◆ Exercise aim: Everything in the records below must be repeated exactly, except the pictures.

◆ Listed records:
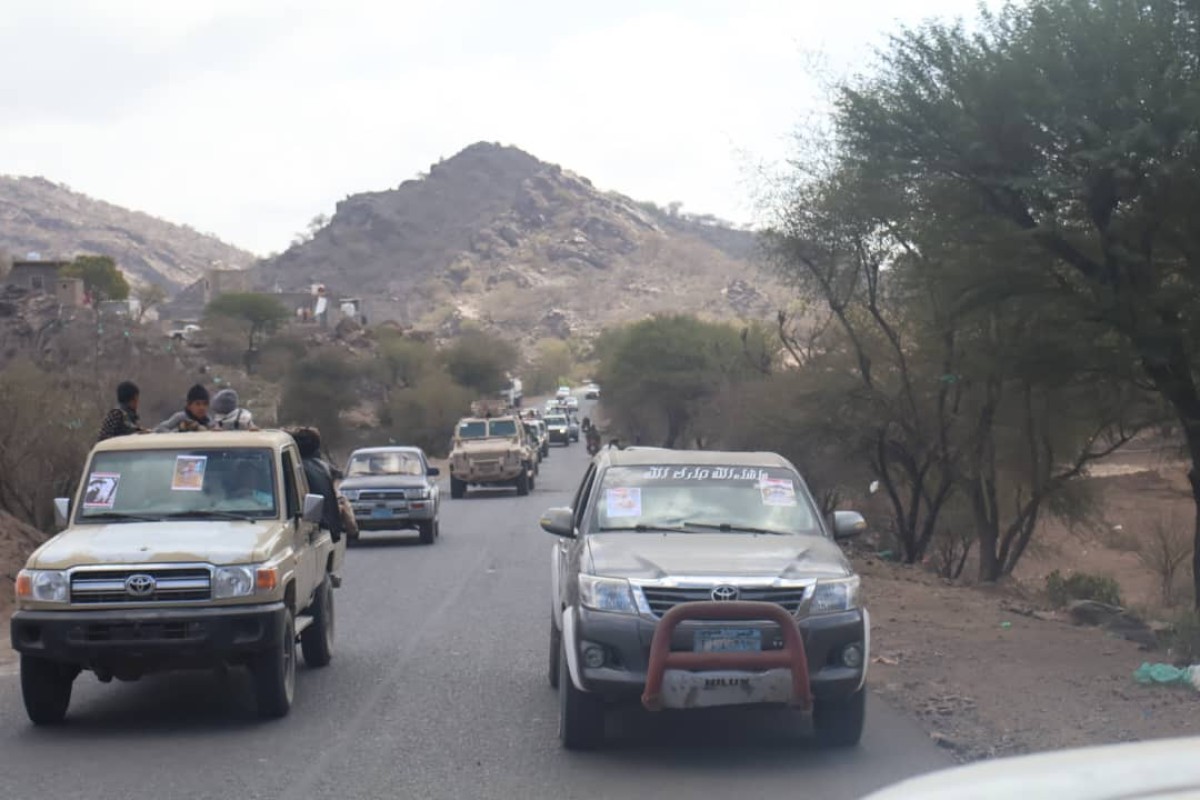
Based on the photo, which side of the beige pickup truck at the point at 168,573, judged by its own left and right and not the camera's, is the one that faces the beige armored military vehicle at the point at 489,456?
back

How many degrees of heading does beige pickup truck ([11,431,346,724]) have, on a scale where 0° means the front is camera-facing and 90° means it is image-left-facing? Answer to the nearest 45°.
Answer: approximately 0°

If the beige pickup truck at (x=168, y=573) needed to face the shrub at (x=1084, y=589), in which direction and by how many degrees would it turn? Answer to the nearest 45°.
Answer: approximately 135° to its left

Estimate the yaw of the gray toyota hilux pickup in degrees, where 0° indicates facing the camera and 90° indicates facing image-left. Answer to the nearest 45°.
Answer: approximately 0°

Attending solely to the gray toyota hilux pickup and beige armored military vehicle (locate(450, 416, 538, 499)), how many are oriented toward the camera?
2

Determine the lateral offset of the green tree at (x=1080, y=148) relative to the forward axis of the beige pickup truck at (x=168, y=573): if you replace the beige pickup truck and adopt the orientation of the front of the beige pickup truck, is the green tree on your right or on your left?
on your left

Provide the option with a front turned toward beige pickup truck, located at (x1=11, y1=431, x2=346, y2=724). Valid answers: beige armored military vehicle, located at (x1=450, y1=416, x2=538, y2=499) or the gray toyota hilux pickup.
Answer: beige armored military vehicle, located at (x1=450, y1=416, x2=538, y2=499)

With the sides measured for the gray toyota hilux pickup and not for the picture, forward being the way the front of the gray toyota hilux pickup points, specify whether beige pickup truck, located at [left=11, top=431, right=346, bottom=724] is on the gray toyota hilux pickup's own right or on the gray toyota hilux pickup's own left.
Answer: on the gray toyota hilux pickup's own right
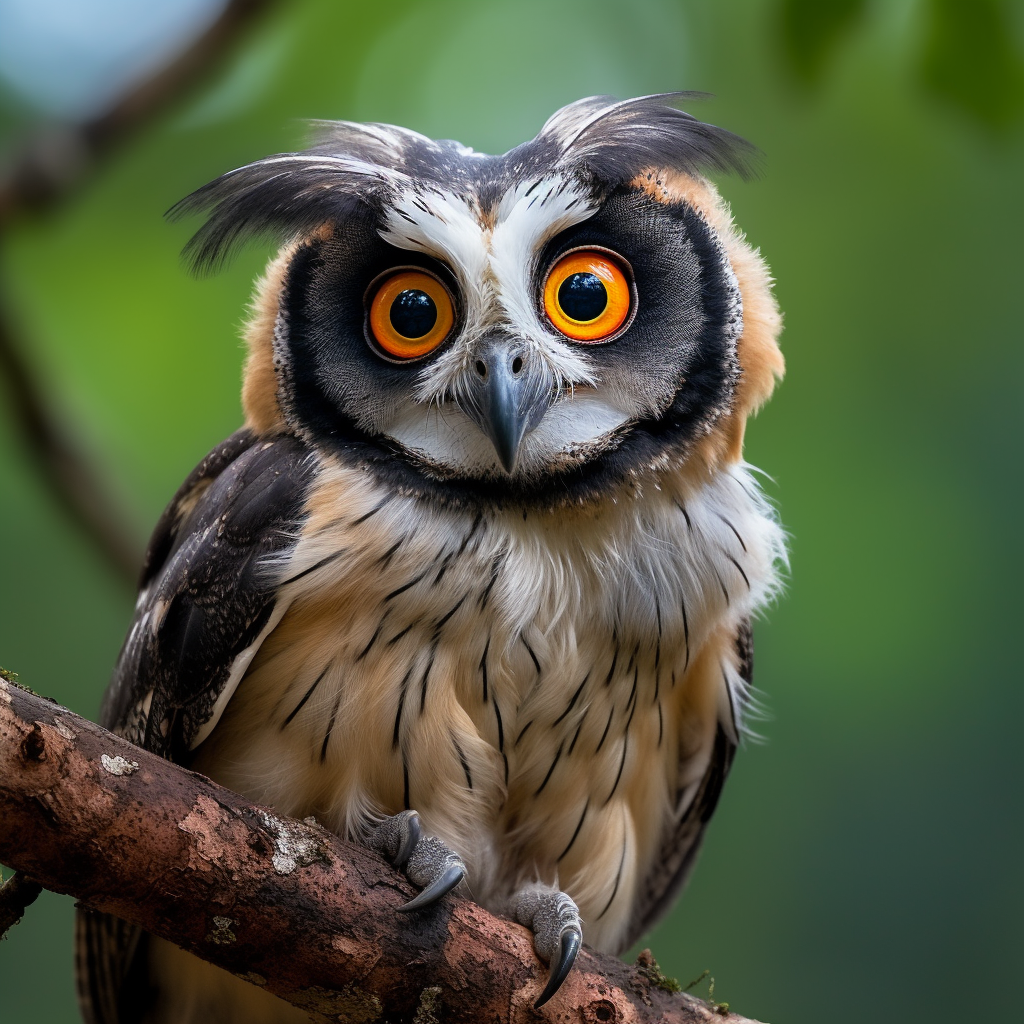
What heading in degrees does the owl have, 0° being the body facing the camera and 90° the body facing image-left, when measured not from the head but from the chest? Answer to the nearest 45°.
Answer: approximately 0°

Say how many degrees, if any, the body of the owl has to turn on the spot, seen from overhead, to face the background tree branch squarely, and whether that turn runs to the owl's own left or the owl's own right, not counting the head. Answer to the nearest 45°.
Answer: approximately 135° to the owl's own right
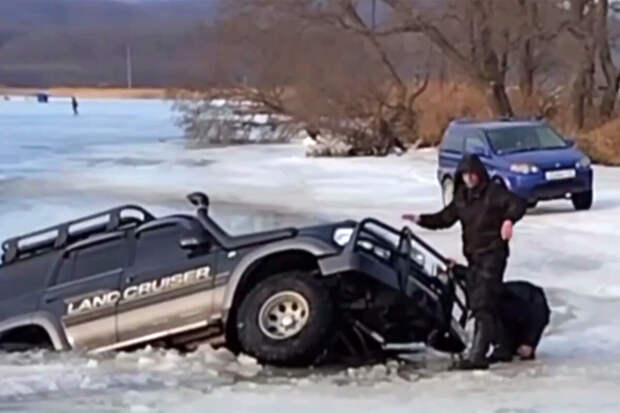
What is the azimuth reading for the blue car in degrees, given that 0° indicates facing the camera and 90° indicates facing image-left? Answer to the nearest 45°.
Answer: approximately 315°

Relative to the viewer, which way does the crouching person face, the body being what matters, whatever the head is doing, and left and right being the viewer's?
facing to the left of the viewer

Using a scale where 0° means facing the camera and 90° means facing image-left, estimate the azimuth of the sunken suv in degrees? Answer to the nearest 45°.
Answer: approximately 315°

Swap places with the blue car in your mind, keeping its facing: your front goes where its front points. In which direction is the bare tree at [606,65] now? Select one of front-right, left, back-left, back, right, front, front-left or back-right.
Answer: back-left

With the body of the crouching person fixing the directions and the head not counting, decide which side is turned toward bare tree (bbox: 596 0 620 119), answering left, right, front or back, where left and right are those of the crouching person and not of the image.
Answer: right

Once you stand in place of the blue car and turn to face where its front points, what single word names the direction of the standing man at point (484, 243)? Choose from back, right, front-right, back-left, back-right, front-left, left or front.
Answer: front-right

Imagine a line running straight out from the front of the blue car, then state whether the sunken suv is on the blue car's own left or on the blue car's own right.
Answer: on the blue car's own right

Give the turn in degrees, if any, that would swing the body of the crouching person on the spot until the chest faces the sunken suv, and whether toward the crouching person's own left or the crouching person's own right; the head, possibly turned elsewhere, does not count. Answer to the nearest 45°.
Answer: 0° — they already face it

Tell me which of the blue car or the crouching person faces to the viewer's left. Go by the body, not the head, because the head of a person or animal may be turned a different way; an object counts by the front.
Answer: the crouching person
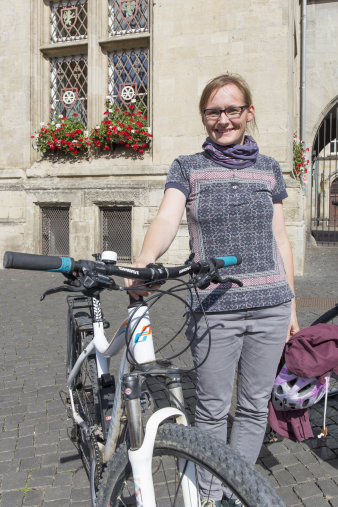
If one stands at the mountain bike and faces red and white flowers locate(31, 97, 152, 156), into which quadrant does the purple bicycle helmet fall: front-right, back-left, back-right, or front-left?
front-right

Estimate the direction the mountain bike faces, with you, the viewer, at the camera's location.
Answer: facing the viewer and to the right of the viewer

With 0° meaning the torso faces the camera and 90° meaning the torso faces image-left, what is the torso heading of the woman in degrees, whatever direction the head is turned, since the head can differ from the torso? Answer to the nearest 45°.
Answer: approximately 0°

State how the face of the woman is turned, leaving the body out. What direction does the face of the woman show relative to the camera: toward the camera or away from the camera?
toward the camera

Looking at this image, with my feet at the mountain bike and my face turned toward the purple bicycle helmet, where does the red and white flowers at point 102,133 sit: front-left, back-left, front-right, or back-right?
front-left

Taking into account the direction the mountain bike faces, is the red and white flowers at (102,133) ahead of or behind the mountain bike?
behind
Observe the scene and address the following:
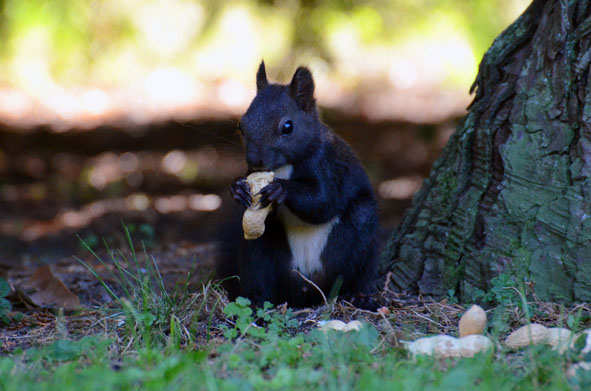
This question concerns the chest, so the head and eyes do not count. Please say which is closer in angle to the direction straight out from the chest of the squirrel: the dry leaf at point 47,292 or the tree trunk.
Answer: the dry leaf

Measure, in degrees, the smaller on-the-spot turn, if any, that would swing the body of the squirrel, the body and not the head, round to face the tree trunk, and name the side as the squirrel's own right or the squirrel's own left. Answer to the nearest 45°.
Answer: approximately 135° to the squirrel's own left

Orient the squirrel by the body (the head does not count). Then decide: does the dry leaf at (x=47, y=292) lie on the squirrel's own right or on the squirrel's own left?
on the squirrel's own right

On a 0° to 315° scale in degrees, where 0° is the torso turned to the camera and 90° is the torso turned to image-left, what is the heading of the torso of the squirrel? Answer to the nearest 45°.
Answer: approximately 45°
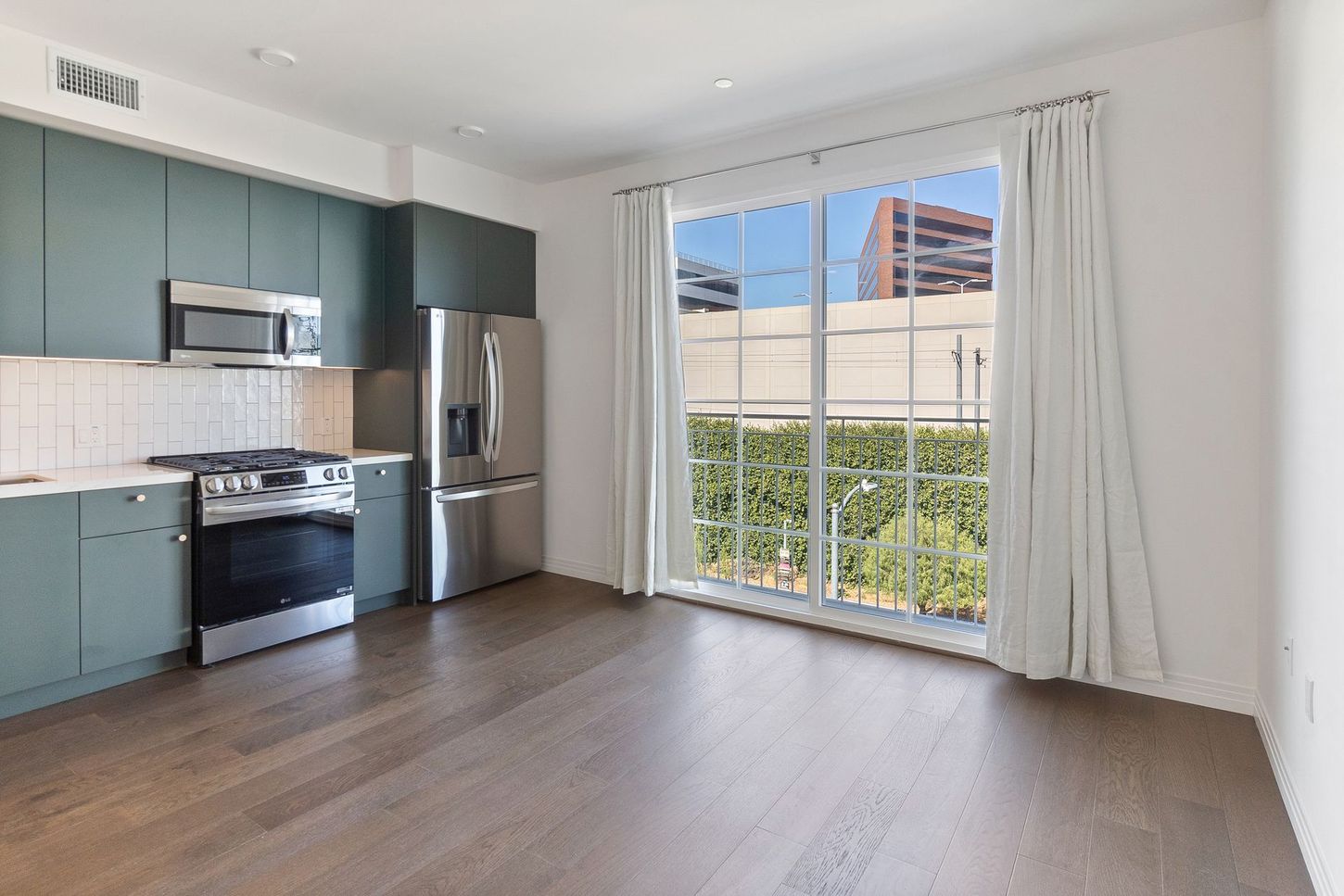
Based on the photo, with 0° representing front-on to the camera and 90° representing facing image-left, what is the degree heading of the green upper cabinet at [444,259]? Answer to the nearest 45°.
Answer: approximately 315°

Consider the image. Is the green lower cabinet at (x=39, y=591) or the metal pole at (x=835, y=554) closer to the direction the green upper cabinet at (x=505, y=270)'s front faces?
the metal pole

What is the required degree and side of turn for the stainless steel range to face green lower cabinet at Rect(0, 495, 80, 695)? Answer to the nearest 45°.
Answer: approximately 90° to its right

◆ Solved exercise:
Based on the photo, which side of the beige pickup truck at the point at 168,573, judged by its own left and right and not the camera's, is the one that faces the beige armored military vehicle at the point at 489,456?
back

How many degrees of heading does beige pickup truck ([11,431,346,724]) have, on a scale where 0° means the front is camera-facing and 90° means it is image-left-facing? Answer to the nearest 45°.
Answer: approximately 0°

If the beige pickup truck at (x=168, y=573) needed to face the shrub at (x=1084, y=589), in which direction and by how many degrees would it turn? Answer to the nearest 45°.
Answer: approximately 135° to its left

Estimate the yaw of the gray toyota hilux pickup in degrees, where 0° indicates facing the camera and 90° indicates facing image-left. Answer to the nearest 45°.
Answer: approximately 0°

Attending solely to the gray toyota hilux pickup and beige armored military vehicle (locate(450, 416, 538, 499)), how many are oriented toward the camera?
2

Determine the lateral offset of the green tree at (x=1080, y=148) relative to the forward axis of the beige pickup truck at (x=168, y=573): if you replace the beige pickup truck and adopt the orientation of the front of the beige pickup truck, is the green tree on your right or on your left?
on your left

Provide the option with a front turned toward beige pickup truck, located at (x1=11, y1=431, x2=346, y2=724). Valid answers: beige armored military vehicle, located at (x1=450, y1=416, x2=538, y2=499) or the gray toyota hilux pickup.
Answer: beige armored military vehicle, located at (x1=450, y1=416, x2=538, y2=499)

With the sides measured for the gray toyota hilux pickup and not for the picture, forward being the way the front of the gray toyota hilux pickup points, specify whether beige pickup truck, located at [left=11, top=431, right=346, bottom=724] is on the gray toyota hilux pickup's own right or on the gray toyota hilux pickup's own left.
Answer: on the gray toyota hilux pickup's own right
What heading in degrees does the owl have, 0° being the body facing the camera and 90° the body facing image-left, when measured not from the head but from the chest? Answer to the nearest 45°.
Answer: approximately 0°

Say how many degrees, if any, the body of the owl has to turn on the spot, seen from overhead, to face the background tree branch squarely, and whether that turn runs to the owl's own left or the owl's own right, not counting the head. Answer to the nearest 45°.
Answer: approximately 135° to the owl's own right
What is the azimuth reading for the blue car in degrees, given that 0° indicates facing the camera and 90° indicates facing image-left? Answer to the nearest 45°.
Answer: approximately 315°

Relative to the viewer, which way does the crouching person face, the body being what matters, whatever the head is doing, and left and right being the viewer's?
facing to the left of the viewer

Using a scale where 0° means facing the camera and 90° means facing image-left, estimate the azimuth of the sunken suv in degrees? Answer to the nearest 45°.
Answer: approximately 315°

Swap places with the blue car in your mind, keeping its facing: your front goes where its front points. In which direction is the bare tree at [606,65] now? Select one of front-right, left, back-left, back, right, front, front-left or back-right.
Answer: back-left

With the body of the crouching person fixing the directions and the head not counting, decide which side is turned toward bare tree (bbox: 596 0 620 119), answering left, right, front or back, where left and right are those of the crouching person and not of the image.
Answer: right

Once you stand in place of the blue car and turn to face where its front points, what single word names the direction of the standing man at point (484, 243)? Choose from back, right, front-right, back-left, back-right, front-left, left or front.
Answer: front-right

Imagine a line running straight out from the front of the blue car, then state whether the sunken suv is on the blue car's own left or on the blue car's own right.
Answer: on the blue car's own right

Give the turn in degrees, if any, that would swing the body of the crouching person on the spot until the chest faces the sunken suv, and whether toward the crouching person's own left or the crouching person's own right; the head, possibly turned elsewhere, does not count. Answer to the nearest 45°.
Answer: 0° — they already face it

Tell me which of the blue car or the crouching person faces to the viewer's left. Go by the body, not the head, because the head of a person or animal may be turned a different way; an object counts by the front.
Answer: the crouching person
If one stands at the mountain bike and faces red and white flowers locate(31, 97, 152, 156), into which quadrant does the purple bicycle helmet fall: front-right, back-left, back-right, or front-left?
front-right

Estimate the direction the mountain bike faces, with you, the viewer, at the camera's location.
Answer: facing the viewer and to the right of the viewer

With 0° meaning the torso faces the camera and 90° meaning the torso faces image-left, what is the torso heading of the woman in degrees, whatever direction the head is turned, since the head can differ from the torso? Answer to the nearest 45°.
Answer: approximately 0°

State how the face of the woman is turned, leaving the body out. What direction does the face of the woman show relative to the camera: toward the camera or away from the camera?
toward the camera

Looking at this image, with my feet at the mountain bike and my face turned toward the purple bicycle helmet, where does the red and white flowers at point 102,133 sit: front-left, back-left, front-right, or back-right?
front-left

Taking into account the direction the mountain bike faces, is the red and white flowers at (102,133) ahead of or behind the mountain bike?
behind
Observe the scene and address the following:
This question concerns the chest, so the head and eyes do not count. Please say which is closer in angle to the direction straight out from the chest of the squirrel: the dry leaf at point 47,292 or the tree trunk.
Answer: the dry leaf

Measure, in degrees, the smaller on-the-spot turn, if any, that would swing the body of the squirrel, the body and not the head, round to face the tree trunk, and name the side as the squirrel's own right or the squirrel's own left. Answer to the nearest 45°.
Answer: approximately 135° to the squirrel's own left

Orient the squirrel by the body (the head does not count). Then decide: does the dry leaf at (x=47, y=292) lie on the squirrel's own right or on the squirrel's own left?
on the squirrel's own right

On a 0° to 315° scale in degrees, where 0° is the torso turned to the camera and 90° is the torso turned to image-left, what is the heading of the torso of the squirrel? Answer to the nearest 45°.
Answer: approximately 45°
Based on the photo, with 0° representing front-on to the camera and 90° representing facing image-left, what is the degree heading of the green upper cabinet at [444,259]? Answer to the nearest 45°.
Answer: approximately 315°

Consider the image. Is the green lower cabinet at (x=39, y=591) or the metal pole at (x=835, y=554) closer to the direction the green upper cabinet at (x=505, y=270)'s front faces?
the metal pole

What is the required degree and side of turn for the stainless steel range to face green lower cabinet at Rect(0, 495, 80, 695)? Answer to the nearest 45°.
Answer: approximately 90° to its right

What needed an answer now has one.